In 2019, he played in 3 games for the Double-A Chattanooga Lookouts before being promoted to Triple-A. However, he struggled to find his footing in 16 games for the Louisville Bats, hitting .167/.196/.352 with 2 home runs and 4 RBI. He was released by the Reds organization on May 3, 2019.

===Sugar Land Skeeters (second stint)===
On May 10, 2019, Hawkins signed with the Sugar Land Skeeters of the Atlantic League of Professional Baseball. Playing in 3 games, he went 6-for-12 (.500) with 2 home runs and 3 RBI.

===San Francisco Giants===
On May 14, 2019, Hawkins's contract was purchased by the San Francisco Giants and he was assigned to the Triple-A Sacramento River Cats. Despite the assignment, he spent the year with the High-A San Jose Giants. In an August 26 game against the Stockton Ports, Hawkins tied San Jose records for hits (5) and home runs (3) in a game, tallying on 6 RBI as well.

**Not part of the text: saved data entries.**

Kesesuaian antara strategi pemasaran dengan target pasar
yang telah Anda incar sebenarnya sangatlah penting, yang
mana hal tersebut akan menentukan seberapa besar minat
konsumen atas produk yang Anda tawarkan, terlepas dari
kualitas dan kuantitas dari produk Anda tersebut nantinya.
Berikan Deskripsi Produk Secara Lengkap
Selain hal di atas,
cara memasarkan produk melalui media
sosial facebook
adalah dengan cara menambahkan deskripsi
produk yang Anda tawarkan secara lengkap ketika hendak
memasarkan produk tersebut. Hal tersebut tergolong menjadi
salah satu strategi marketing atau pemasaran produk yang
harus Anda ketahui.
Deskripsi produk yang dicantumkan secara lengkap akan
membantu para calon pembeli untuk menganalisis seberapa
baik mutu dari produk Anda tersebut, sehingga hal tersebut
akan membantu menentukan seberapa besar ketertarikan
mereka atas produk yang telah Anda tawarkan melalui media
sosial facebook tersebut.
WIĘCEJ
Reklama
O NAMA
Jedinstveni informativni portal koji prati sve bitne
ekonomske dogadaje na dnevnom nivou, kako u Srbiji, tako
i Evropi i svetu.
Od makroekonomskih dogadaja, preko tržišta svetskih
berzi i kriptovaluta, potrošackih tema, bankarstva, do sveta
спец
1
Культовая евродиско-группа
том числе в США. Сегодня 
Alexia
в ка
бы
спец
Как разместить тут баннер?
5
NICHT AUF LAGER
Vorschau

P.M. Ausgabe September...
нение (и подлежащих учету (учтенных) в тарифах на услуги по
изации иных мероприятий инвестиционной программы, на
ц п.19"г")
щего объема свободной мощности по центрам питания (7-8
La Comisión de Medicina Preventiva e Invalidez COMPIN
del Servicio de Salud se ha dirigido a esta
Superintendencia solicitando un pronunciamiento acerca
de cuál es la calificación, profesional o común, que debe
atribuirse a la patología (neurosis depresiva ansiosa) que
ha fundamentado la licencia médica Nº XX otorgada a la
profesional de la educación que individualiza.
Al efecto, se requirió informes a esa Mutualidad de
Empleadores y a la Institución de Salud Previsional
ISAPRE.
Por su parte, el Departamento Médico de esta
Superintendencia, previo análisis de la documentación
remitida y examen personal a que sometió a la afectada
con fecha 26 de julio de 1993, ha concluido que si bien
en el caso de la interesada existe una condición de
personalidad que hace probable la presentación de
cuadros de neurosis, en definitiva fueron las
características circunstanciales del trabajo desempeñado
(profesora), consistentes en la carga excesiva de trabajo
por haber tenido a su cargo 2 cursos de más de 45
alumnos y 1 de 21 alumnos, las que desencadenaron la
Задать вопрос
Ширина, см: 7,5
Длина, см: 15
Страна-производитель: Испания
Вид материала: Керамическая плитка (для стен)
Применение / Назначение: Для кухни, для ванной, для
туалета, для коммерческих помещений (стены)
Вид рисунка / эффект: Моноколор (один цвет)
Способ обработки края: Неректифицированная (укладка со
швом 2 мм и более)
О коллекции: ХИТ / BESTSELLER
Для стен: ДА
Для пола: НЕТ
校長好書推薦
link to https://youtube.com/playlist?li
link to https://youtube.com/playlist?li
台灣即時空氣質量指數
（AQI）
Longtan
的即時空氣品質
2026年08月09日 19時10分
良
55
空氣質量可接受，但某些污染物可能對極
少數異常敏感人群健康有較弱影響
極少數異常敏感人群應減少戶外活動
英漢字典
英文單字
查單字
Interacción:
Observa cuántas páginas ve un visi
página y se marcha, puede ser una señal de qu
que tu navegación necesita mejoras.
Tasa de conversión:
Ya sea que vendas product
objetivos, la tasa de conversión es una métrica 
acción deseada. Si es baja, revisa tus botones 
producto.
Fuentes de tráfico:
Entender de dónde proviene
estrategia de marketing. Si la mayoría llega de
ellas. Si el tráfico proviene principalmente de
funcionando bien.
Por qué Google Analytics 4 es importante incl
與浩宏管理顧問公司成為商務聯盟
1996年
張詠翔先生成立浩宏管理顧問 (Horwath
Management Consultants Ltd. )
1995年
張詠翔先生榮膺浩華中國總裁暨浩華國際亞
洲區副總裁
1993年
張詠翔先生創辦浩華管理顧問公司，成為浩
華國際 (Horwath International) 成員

In 88 games for the team, Hawkins hit .256/.314/.497 with 21 home runs and 59 RBI. He became a free agent following the season on November 4.

In July 2020, Hawkins signed on to play for the Skeeters of the Constellation Energy League, a makeshift four-team independent league created as a result of the COVID-19 pandemic, for the 2020 season. He was named to the league's all-star team.

===Lexington Legends===
On May 4, 2021, Hawkins signed with the Lexington Legends of the Atlantic League of Professional Baseball. In Game 4 of the Atlantic League's championship series, Hawkins hit three home runs in the Legends 13–2 victory over the Long Island Ducks, clinching the franchise's first league championship. Hawkins was named the most valuable player of the series.

In 2022, Hawkins played in 127 games for Lexington, batting .298/.399/.655 with 48 home runs, 125 RBI, and 6 stolen bases. Following the regular season, he was named an Atlantic League All-Star, and the Atlantic League Player of the Year. In addition, Hawkins was named the 2022 Independent Player Of The Year by Baseball America.

===Fukuoka SoftBank Hawks===
On December 21, 2022, Hawkins signed with the Fukuoka SoftBank Hawks of Nippon Professional Baseball. In three games for the Hawks in 2023, Hawkins went 0–for–9 with one RBI. On December 4, SoftBank announced that Hawkins would not return to the team, making him a free agent.

===Pericos de Puebla===
On April 22, 2024, Hawkins signed with the Pericos de Puebla of the Mexican League. In seven games for Puebla, he went 4–for–25 (.160) with one RBI. On May 10, Hawkins was released by Puebla.

===Charleston Dirty Birds===
On May 17, 2024, Hawkins signed with the Charleston Dirty Birds of the Atlantic League of Professional Baseball. In 16 games for Charleston, he hit .219/.265/.484 with five home runs and 14 RBI. Hawkins became a free agent following the season.